Data records
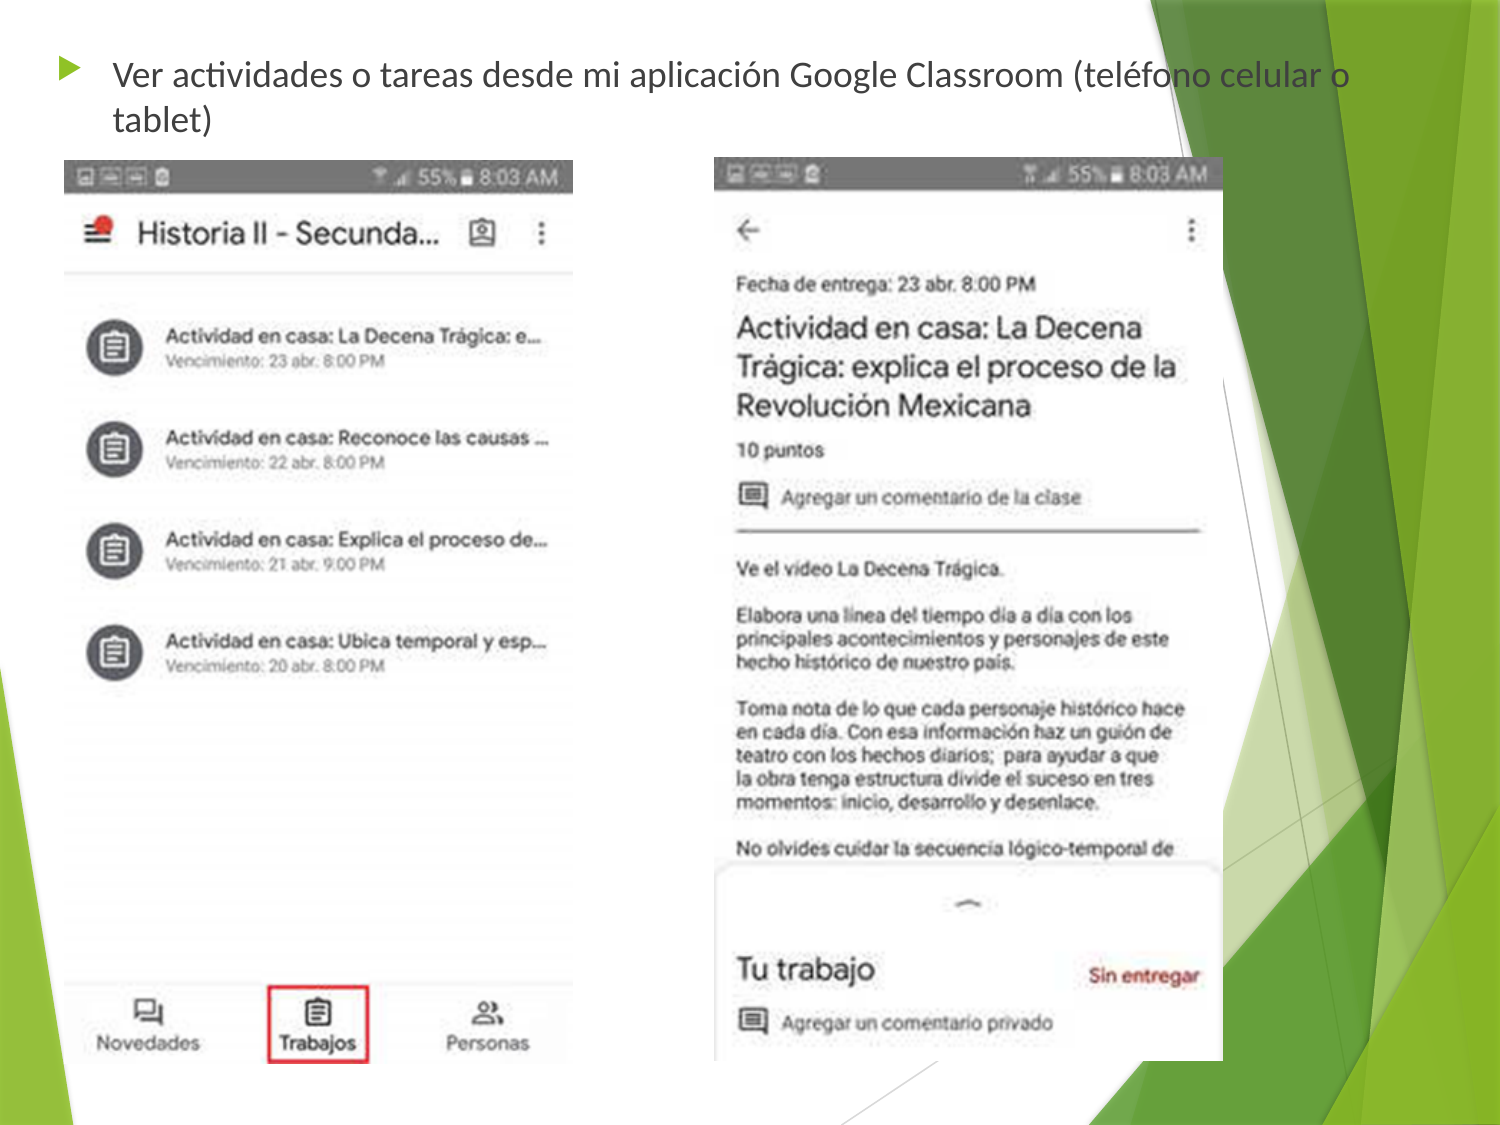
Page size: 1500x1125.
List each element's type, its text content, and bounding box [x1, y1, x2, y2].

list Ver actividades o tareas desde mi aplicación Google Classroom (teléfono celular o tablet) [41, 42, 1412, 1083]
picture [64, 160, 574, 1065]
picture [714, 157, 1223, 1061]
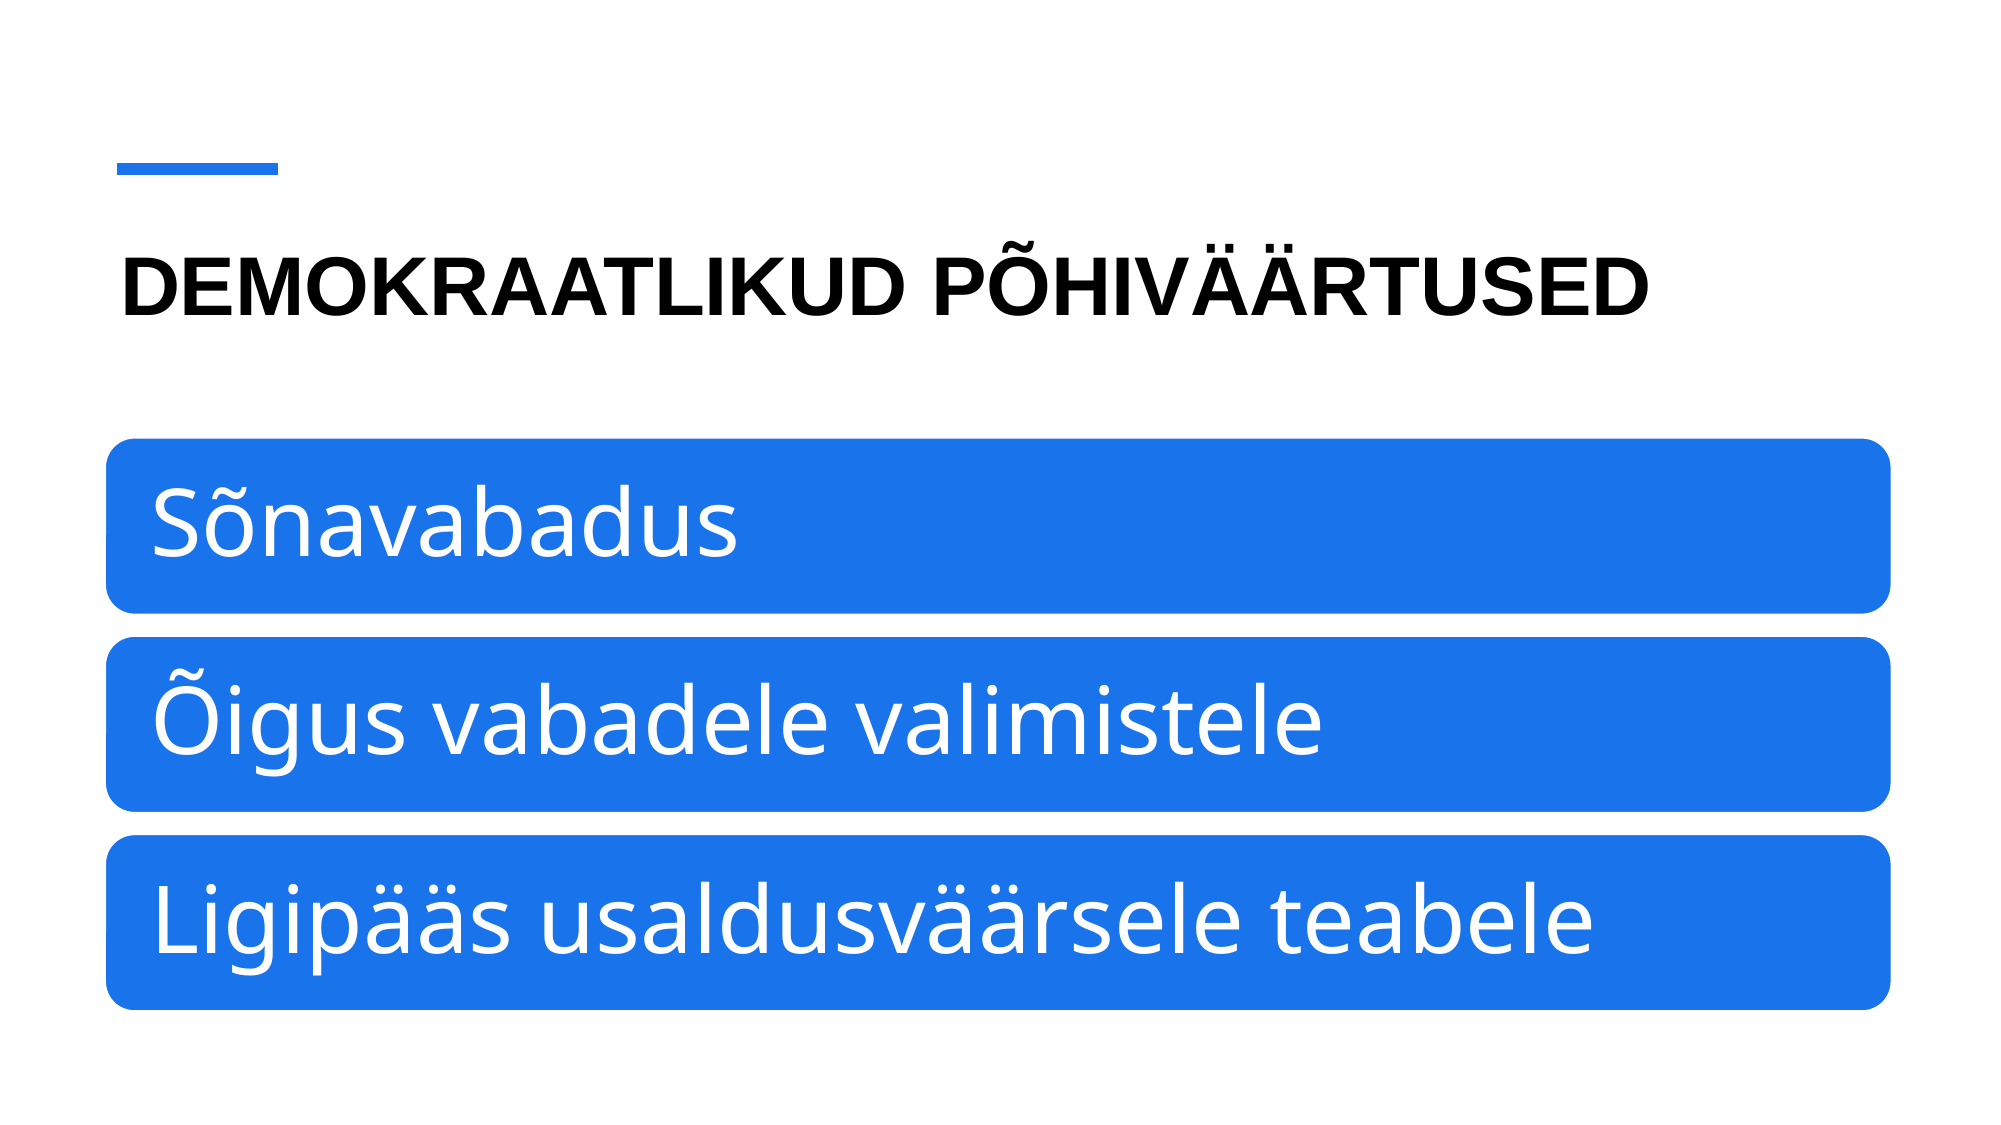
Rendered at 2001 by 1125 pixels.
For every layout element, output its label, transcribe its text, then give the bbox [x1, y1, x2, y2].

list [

#### Assigned task
Give back the data exactly. Pictures stay out.

#### Solution to the exercise
Page size: 1500x1125.
List each element's type, its text content, and bounding box [x1, y1, x2, y2].

list Ver actividades o tareas desde mi aplicación Google Classroom (teléfono celular o tablet) [41, 42, 1412, 1083]
picture [64, 160, 574, 1065]
picture [714, 157, 1223, 1061]
Rendered at 2001 by 1125 pixels.
For every layout element, output its label, transcribe its text, then give the bbox [x1, y1, x2, y2].

list [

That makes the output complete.